-- EXCERPT PROVIDED --
↓
Monday, January 30, 2017

A Case Study of the Despicable Jewish Israeli Squatters in Hebron (2003)

Much of this material has been taken from: “Land Grab” Israel’s Settlement Policy in the West Bank, May 2002, a publication of B’TSELEM – The Israeli Information Center for Human Rights in the Occupied Territories; Tikkun Magazine; Americans for Peace Now; the Foundation for Middle East Peace; and Christian Peacemaker Teams CPT;; Healing Israel/Palestine by Michael Lerner.  There has been no independent attempt to verify the facts presented  – for any formal legal action, a significant amount of additional research would be required.

1968 - April 13, 1968,  From the website of the Jewish Israeli residents of Hebron entitled “The Return to Hebron”  “Wanted: Families or singles to resettle ancient city of Hebron For details contact Rabbi M. Levinger” This unassuming newspaper advertisement captured the attention of many Israelis in 1968. The euphoria of the Six Day War had subsided, Judea and Samaria were in Jewish hands, and yet, no Jews had made their homes this area. Rabbi Moshe Levinger and a group of like-minded individuals determined that the time had come to return home to the newly liberated heartland of Eretz Yisrael. As their first goal, the group decided to renew the Jewish presence in the Jewish People’s most ancient city, Hebron. Word of the decision spread quickly and soon a nucleus of families was formed. Their objective: to spend Pesach in Hebron's Park Hotel. … the Park Hotel's Arab owners were delighted to accept the cash-filled envelope which Rabbi Levinger placed on the front desk. In exchange, they agreed to rent the hotel to an unlimited amount of people for an unspecified period of time. The morning of Erev Pesach, April, 1968 saw the Levinger family along with families from Israel's north, south and center packed their belongings for Hebron. They quickly cleaned and kashered the half of the hotel's kitchen allotted to them and began to settle in. …. Eighty-eight people celebrated Pesach Seder that night in the heart of Hebron. “We sensed that we had made an historical breakthrough", recalls Miriam Levinger, and we all felt deeply moved and excited". Two days later, Rabbi Levinger announced to the media that the group intended to remain in Hebron. Dignitaries, Knesset members and Israelis from far and near streamed to the Park Hotel to encourage the pioneers. Defense Minister Moshe Dayan was anxious to remove the pioneers from the hotel. He suggested that they move to the military compound overlooking Hebron. A heated debate ensued. There were those who felt that moving to the compound would in effect, strangle the project. Others saw in Dayan's suggestion official recognition, albeit de facto, of their goal.  Six weeks later, the pioneers moved to the military compound. Rabbi Levinger insisted on accommodations for 120 people even though they numbered less than half at that time. Rabbi

Levinger was accused of being an unrealistic dreamer. Within a few short weeks however, he was proven correct. The 120 places in the military compound could not accommodate the hundreds of people who wanted to be part of the renewed of Jewish life in Hebron, city of the Patriarchs. "We received Eretz Yisrael on a silver platter in 1967", explained Miriam Levinger. "It was an honor and a privilege to be among the first people to make the dream of return a reality."
↑
-- GIVEN MATERIAL --
↓
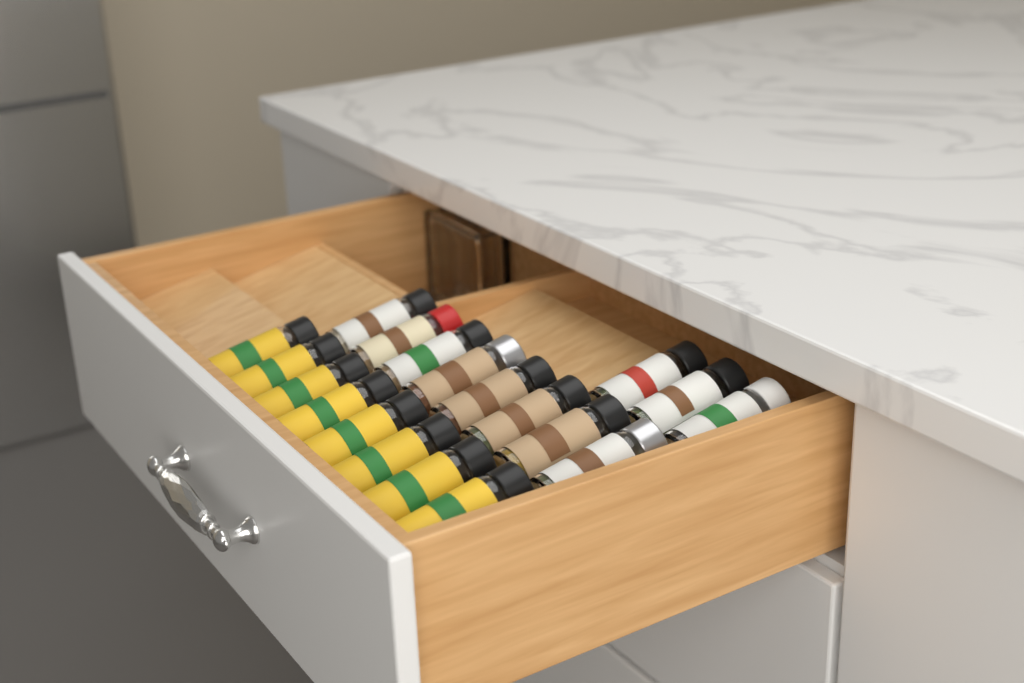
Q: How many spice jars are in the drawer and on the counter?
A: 19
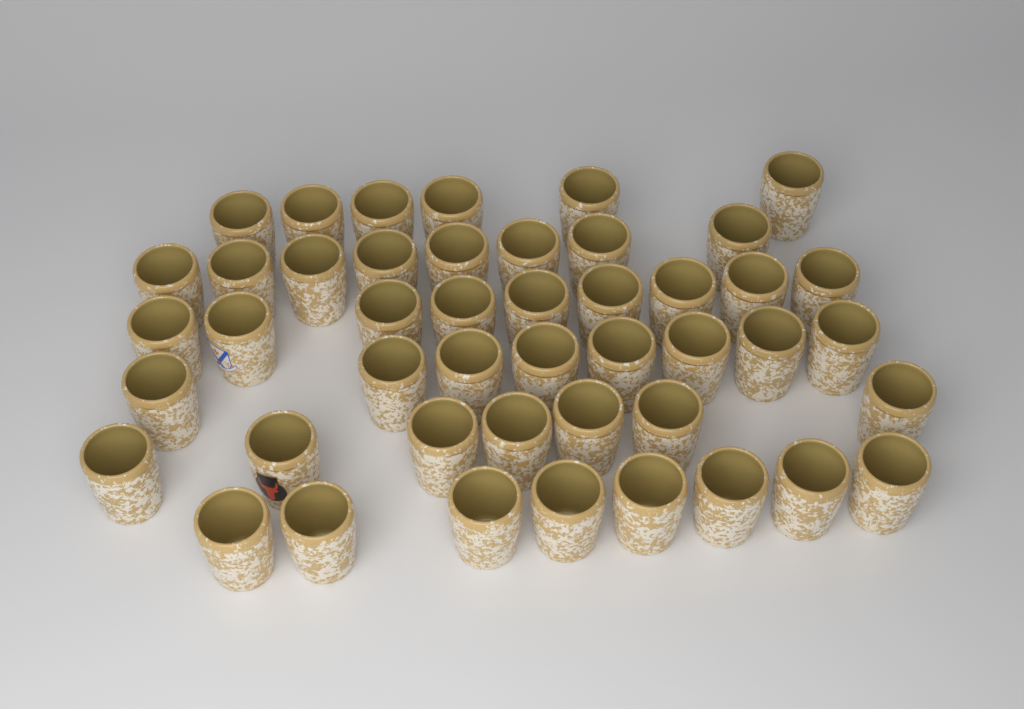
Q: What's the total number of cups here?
↑
-- SHORT EXERCISE --
According to the Hebron passage, how many people celebrated the Pesach Seder at the Park Hotel? The material is separate from the Hebron passage.

-- TASK SOLUTION --
Eighty-eight people.